Chota makes the best all around wading boot I've ever used--beats the GoodYear hands down. Still have the ones from a '01 Tat trip and they are like new after a couple of dozen trips.


----------



## rafterbrooks (Nov 6, 2004)

How do you or what is fully conditioned GoreTex?

Thanks



wildh2onriver said:


> Fully conditioned GoreTex works just fine from my experiences in AK--so far. Been rained on for several days almost continuous with not one drop of water seeping through my GoreTex shell materials. This includes several Tat trips and Nizina, Chitna and Copper trips.
> 
> Chota makes the best all around wading boot I've ever used--beats the GoodYear hands down. Still have the ones from a '01 Tat trip and they are like new after a couple of dozen trips.


----------



## wildh2onriver (Jul 21, 2009)

Use the Nickwax goretex wash and re-conditioner products. I've used this prior to every Alaska trip on my Arctyrx rain pants and parka. Also, my tent is a Bibler, single wall goretex like material--never had any problem with water.


----------



## craporadon (Feb 27, 2006)

*Easy choice?*

Are you out of your mind? You can do the Tat when you're 80 years old, it's FLAT. You will only be able to kill it on the Zambezi or the White Nile while you are young. Get your head screwed on straight and go to Africa for crying out loud. You're gonna sit on your cold ass for however many days that junk flat water flows for bored out of your mind. Have you not ever seen a mountain before or something? Just drive through the Tetons and you will get the whole Tat experience from the comforts of your car. Flatwater rafting is boring as hell, even if it is amazingly beautiful mountains. You have to go to Africa while your are in good paddling shape.


----------



## mania (Oct 21, 2003)

I think my man steel is going to hit some of the other AK gnar while he is there crap (can I call you crap?) and he already hit the zam so lighten up.


----------



## wildh2onriver (Jul 21, 2009)

Are you ignorant or just full of crap, crap? While you're young you might wanna try absorbing wisdom and experience before excreting verbal crap.

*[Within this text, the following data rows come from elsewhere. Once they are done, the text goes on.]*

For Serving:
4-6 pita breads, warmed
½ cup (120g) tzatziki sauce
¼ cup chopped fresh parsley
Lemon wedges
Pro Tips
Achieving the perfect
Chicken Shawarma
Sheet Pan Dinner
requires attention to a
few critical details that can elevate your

The Tat/Alsek isn't about the whitewater play boating. 






craporadon said:


> Are you out of your mind? You can do the Tat when you're 80 years old, it's FLAT. You will only be able to kill it on the Zambezi or the White Nile while you are young. Get your head screwed on straight and go to Africa for crying out loud. You're gonna sit on your cold ass for however many days that junk flat water flows for bored out of your mind. Have you not ever seen a mountain before or something? Just drive through the Tetons and you will get the whole Tat experience from the comforts of your car. Flatwater rafting is boring as hell, even if it is amazingly beautiful mountains. You have to go to Africa while your are in good paddling shape.


----------



## Old Fart (Oct 12, 2003)

Kids these days! "Let's see, should I go play on the Zambezi in Africa or float the Tat in Alaska" You're a lucky man, dude! As a side, Tat is one of the best things this old man's gotten to do. Have fun either way


----------



## craporadon (Feb 27, 2006)

Yes, you can call me crap, and yes I spew crap. I stand by the fact that this guy should go kill it on the hard stuff while he can, Cali, Uganda, Norway, Mexico, the Possibly Mildly Overrated Costa Extravaganza, etc. Next thing he knows he's too old to do anything BUT the Tat. It happens quicker than you think. I have no doubt the Tat is incredible, but beware of this in AK, Anti Depressants - Teton Gravity Research Forums.


----------



## lhowemt (Apr 5, 2007)

Top 10 Whitewater Rafting - Travel - National Geographic

The Tat is #1 by National Geographic, Zambezi #10, FWIW


----------



## st2eelpot (Apr 15, 2008)

Sweet. Well, we're on the Tat trip. 
I may still be able to work on the Zam for a couple of months too. Awaiting word back on the second part.

Hootie Hoo!


----------